## Written task:
Check each line of the records below for the word "their" and copy those where it appears.

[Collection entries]
_ _ _
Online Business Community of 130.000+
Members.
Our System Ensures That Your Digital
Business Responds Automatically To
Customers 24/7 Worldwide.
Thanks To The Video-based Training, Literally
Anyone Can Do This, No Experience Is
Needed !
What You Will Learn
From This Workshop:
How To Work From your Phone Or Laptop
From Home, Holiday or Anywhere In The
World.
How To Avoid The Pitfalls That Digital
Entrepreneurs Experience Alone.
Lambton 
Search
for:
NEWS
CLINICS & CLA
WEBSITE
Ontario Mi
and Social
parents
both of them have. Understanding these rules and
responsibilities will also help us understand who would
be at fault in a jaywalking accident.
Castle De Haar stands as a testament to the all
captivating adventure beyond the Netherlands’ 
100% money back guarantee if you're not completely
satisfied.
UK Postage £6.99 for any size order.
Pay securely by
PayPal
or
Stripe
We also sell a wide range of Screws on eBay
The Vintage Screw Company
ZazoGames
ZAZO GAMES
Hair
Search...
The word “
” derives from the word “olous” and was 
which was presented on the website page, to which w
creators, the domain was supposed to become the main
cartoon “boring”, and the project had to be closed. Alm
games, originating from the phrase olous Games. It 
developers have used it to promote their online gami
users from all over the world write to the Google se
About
_ _ _
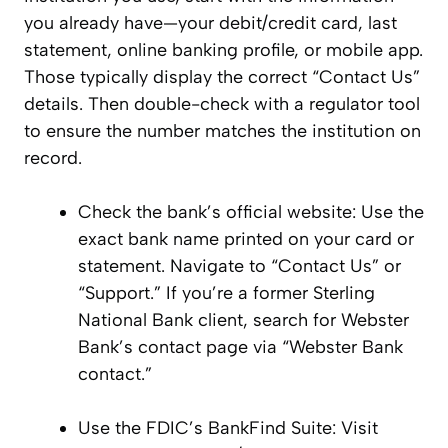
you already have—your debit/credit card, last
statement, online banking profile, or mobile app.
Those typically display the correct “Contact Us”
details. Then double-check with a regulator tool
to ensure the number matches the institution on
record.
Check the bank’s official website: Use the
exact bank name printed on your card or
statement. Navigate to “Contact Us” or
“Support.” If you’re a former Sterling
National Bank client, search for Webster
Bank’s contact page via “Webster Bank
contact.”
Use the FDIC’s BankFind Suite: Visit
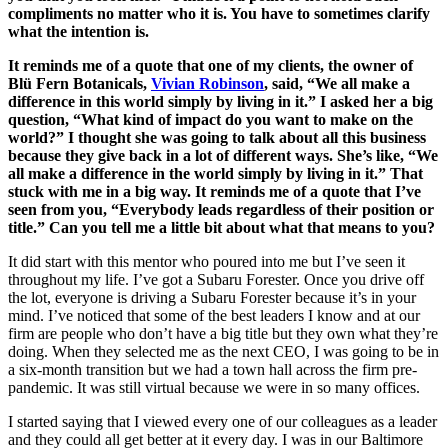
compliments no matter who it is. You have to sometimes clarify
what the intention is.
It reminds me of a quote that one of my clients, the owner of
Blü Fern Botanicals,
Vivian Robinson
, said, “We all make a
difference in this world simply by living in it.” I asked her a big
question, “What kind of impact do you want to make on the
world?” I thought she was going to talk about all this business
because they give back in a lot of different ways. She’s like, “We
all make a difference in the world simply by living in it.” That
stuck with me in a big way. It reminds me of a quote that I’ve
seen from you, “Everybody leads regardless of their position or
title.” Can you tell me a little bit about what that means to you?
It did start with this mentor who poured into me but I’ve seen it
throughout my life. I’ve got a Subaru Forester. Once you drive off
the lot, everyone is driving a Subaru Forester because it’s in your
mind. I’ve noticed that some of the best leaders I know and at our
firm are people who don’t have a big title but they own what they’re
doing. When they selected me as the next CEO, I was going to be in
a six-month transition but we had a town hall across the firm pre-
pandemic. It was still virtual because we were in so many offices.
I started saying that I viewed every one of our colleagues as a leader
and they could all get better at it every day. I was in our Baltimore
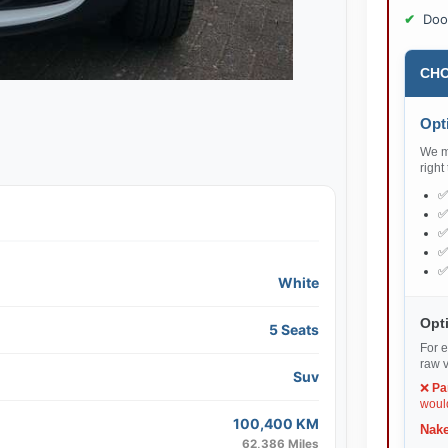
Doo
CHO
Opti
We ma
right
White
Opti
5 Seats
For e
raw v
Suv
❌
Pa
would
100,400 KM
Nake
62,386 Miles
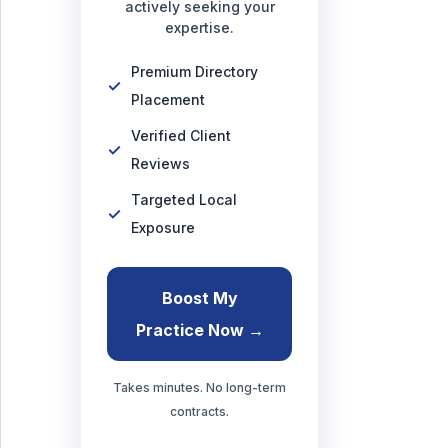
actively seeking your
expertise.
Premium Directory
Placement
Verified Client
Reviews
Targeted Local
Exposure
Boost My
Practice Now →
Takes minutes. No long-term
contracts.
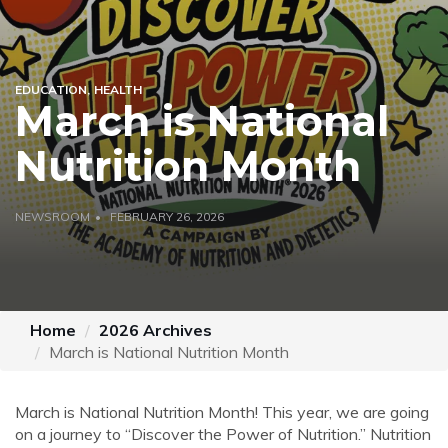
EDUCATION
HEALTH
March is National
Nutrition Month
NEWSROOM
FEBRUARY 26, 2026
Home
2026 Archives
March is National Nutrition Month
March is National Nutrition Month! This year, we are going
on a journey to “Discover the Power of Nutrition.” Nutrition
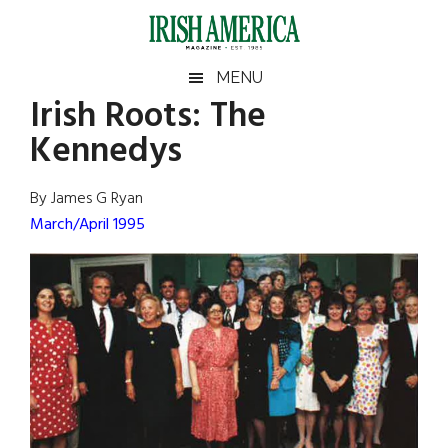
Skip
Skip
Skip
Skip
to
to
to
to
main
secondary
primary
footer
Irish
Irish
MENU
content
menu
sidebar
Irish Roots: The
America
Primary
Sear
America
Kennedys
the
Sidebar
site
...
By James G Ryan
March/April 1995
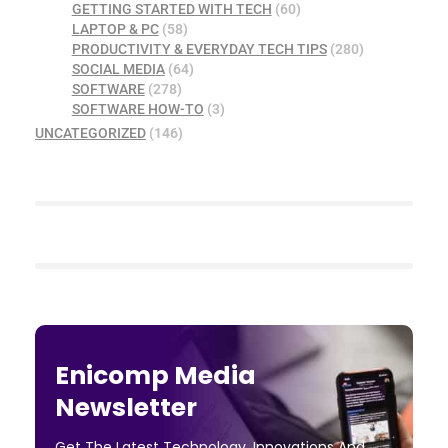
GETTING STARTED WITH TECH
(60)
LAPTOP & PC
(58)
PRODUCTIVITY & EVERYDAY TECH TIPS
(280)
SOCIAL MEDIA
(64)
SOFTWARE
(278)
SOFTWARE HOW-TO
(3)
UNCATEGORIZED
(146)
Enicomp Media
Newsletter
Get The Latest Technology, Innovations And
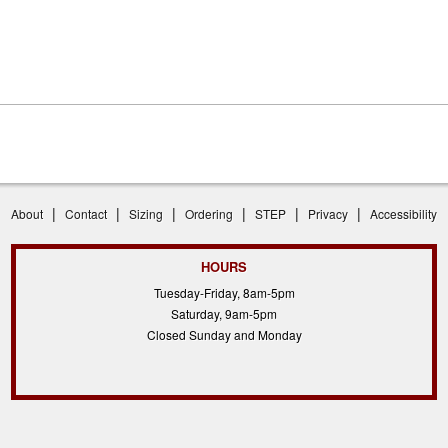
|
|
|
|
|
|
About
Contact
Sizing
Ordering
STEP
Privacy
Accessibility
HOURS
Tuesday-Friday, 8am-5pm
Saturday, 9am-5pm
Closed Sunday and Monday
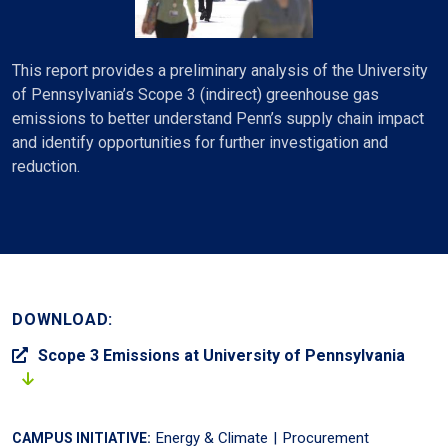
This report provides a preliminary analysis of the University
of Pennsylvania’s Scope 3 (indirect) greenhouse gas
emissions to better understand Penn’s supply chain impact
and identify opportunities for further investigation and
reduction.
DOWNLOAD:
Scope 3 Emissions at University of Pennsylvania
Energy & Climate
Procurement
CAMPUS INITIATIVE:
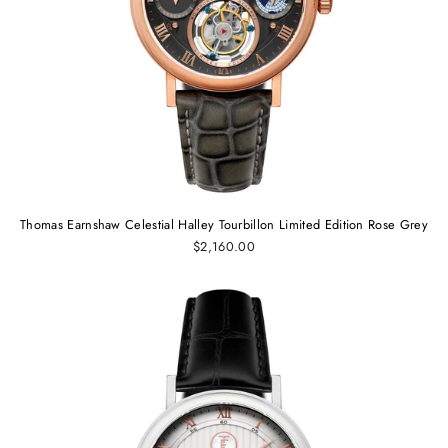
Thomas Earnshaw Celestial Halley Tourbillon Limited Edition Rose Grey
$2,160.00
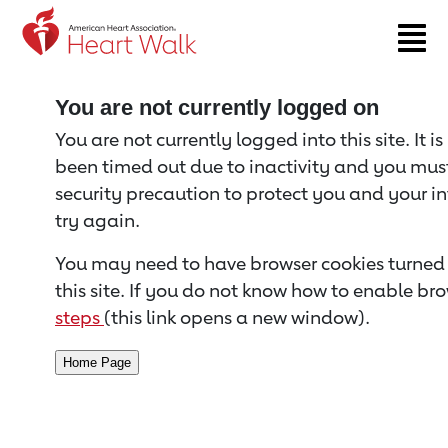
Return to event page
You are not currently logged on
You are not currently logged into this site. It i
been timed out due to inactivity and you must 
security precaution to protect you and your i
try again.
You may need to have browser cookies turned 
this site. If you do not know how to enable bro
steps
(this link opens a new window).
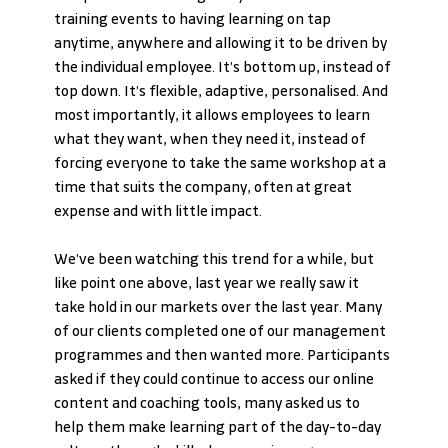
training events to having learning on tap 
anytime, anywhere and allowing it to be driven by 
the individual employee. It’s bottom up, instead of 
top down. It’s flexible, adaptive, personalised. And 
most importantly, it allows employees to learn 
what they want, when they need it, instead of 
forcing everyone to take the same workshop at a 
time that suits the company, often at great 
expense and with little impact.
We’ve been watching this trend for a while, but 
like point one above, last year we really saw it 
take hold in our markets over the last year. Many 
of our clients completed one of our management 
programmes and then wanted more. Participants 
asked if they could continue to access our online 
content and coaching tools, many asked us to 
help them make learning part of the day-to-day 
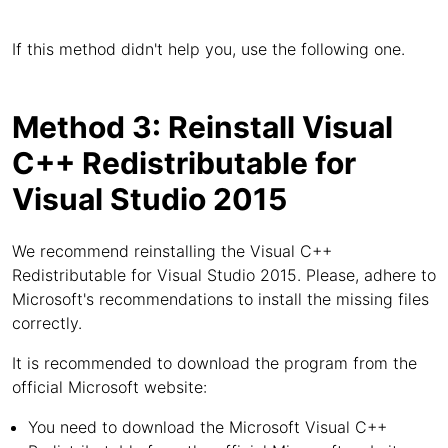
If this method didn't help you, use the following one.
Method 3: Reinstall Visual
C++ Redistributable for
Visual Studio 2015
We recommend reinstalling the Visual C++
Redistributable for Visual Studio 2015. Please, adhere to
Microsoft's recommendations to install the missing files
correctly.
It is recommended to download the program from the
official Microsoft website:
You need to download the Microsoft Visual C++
_ _ _
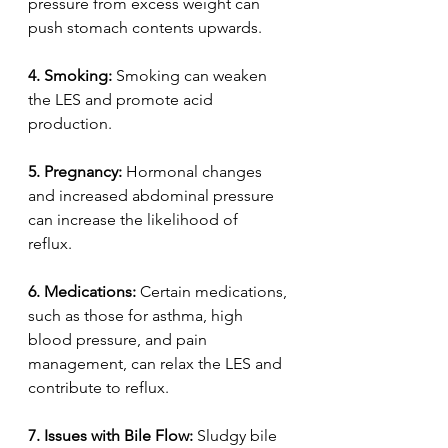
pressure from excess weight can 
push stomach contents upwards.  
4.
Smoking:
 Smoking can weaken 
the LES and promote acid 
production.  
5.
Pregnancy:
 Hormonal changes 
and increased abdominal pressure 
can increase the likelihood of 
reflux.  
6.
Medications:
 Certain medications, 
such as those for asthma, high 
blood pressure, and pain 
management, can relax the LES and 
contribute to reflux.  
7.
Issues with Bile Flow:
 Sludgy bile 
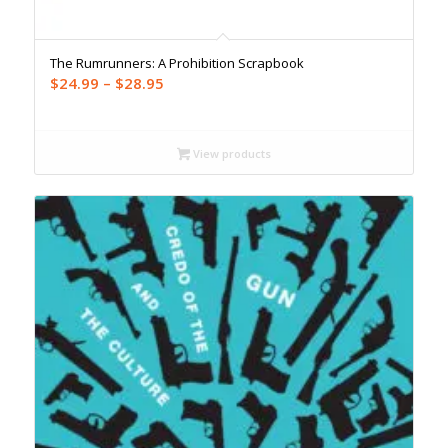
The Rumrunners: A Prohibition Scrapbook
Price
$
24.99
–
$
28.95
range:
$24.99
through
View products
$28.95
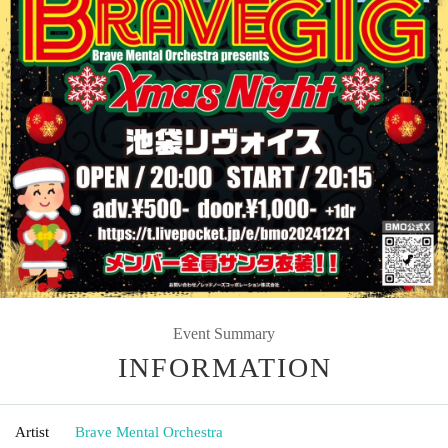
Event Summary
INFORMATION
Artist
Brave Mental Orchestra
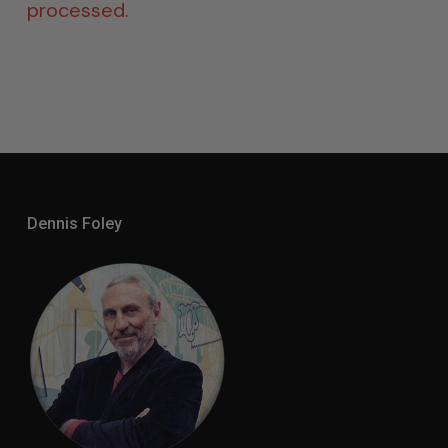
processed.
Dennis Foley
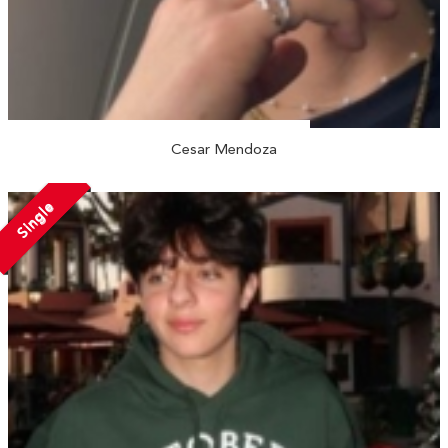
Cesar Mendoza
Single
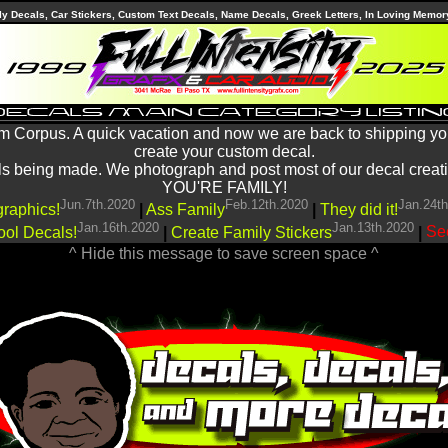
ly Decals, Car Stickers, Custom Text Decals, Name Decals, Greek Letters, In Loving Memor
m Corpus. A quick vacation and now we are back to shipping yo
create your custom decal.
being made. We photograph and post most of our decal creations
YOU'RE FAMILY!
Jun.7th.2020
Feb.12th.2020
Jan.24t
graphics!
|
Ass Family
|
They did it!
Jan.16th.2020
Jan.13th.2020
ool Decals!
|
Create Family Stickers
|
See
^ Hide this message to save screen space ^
_ _ _
## Answer for the task:
developers have used it to promote their online gami
seen from you, “Everybody leads regardless of their position or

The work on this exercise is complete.